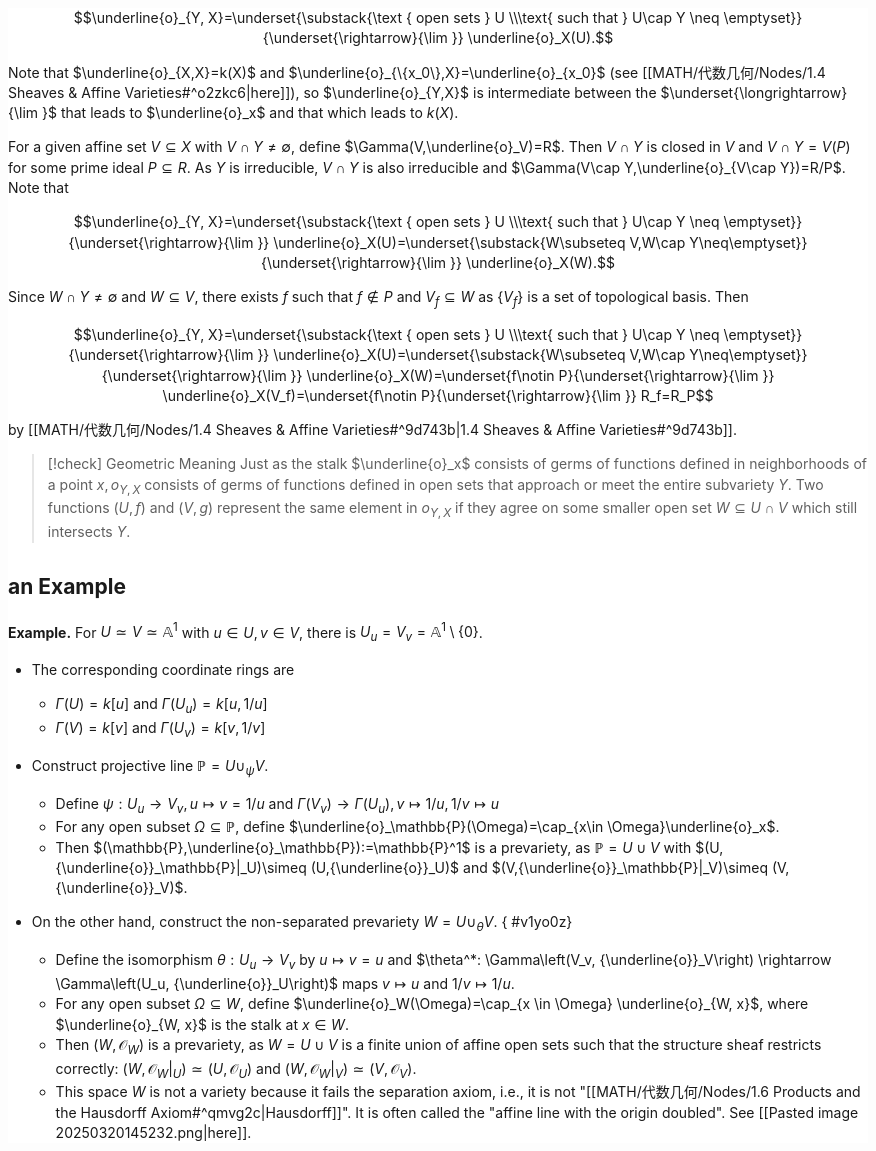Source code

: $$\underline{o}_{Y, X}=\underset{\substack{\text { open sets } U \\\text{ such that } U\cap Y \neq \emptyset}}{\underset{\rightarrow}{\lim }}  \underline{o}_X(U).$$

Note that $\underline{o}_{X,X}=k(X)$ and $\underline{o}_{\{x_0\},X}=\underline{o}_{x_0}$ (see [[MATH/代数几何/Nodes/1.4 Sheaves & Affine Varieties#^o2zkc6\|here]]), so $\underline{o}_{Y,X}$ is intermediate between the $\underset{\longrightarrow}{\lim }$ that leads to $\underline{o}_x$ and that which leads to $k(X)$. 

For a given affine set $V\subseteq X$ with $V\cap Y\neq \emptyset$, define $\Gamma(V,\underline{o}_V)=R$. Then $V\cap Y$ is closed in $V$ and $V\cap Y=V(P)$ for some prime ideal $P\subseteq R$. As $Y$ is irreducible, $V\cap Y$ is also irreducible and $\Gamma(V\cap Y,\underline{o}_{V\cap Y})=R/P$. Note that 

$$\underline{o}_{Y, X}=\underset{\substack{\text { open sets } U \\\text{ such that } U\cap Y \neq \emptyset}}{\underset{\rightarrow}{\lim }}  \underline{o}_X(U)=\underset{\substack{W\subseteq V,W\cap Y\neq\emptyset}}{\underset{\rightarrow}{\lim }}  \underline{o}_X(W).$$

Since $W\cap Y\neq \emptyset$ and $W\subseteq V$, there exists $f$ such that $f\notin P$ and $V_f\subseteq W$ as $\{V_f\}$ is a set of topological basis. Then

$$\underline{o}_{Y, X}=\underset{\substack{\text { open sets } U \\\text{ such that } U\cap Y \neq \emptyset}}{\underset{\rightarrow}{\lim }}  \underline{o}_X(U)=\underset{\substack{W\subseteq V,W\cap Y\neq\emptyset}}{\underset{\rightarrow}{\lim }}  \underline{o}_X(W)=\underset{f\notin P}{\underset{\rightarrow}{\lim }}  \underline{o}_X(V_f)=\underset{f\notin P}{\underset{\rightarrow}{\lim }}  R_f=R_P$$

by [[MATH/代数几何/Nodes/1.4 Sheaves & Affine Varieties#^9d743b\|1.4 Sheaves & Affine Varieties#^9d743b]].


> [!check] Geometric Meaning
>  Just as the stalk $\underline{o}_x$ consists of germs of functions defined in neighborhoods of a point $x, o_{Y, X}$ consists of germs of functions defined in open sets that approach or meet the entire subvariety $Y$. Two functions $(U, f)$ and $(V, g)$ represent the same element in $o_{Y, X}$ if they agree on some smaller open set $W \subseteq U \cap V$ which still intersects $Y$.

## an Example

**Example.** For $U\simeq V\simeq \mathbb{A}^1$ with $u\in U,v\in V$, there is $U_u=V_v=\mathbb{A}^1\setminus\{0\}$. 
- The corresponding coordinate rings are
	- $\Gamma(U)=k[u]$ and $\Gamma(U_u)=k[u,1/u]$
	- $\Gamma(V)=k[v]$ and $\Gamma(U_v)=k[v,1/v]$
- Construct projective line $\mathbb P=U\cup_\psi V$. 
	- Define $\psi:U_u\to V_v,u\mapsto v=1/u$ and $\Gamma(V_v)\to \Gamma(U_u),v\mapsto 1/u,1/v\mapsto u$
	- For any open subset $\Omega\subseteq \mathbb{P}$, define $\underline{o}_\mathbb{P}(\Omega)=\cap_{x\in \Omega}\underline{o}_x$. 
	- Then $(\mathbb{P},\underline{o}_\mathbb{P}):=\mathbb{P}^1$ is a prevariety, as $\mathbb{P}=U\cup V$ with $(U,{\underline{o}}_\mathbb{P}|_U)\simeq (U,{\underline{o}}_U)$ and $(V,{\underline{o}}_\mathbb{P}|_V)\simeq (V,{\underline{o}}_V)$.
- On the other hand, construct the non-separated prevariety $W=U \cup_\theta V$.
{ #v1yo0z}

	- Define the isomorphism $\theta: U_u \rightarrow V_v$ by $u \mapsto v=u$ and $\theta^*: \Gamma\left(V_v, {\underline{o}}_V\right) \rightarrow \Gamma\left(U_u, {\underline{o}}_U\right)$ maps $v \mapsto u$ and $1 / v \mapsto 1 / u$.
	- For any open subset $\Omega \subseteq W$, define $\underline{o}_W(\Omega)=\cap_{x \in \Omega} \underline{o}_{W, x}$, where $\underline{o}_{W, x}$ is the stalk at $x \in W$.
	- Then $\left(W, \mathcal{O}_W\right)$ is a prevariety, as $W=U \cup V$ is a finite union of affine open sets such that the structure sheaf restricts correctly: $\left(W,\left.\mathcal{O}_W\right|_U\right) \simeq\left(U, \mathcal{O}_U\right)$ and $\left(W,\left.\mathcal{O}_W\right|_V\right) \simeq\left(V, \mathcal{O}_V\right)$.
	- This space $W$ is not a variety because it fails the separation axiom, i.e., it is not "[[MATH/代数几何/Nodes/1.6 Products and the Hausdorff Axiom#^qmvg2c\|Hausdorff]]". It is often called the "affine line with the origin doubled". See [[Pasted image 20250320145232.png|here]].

- - -

_Prompt_.
Count the lines in the data above that contain the string "theta". Reply with the number alone.

_Task response_.
2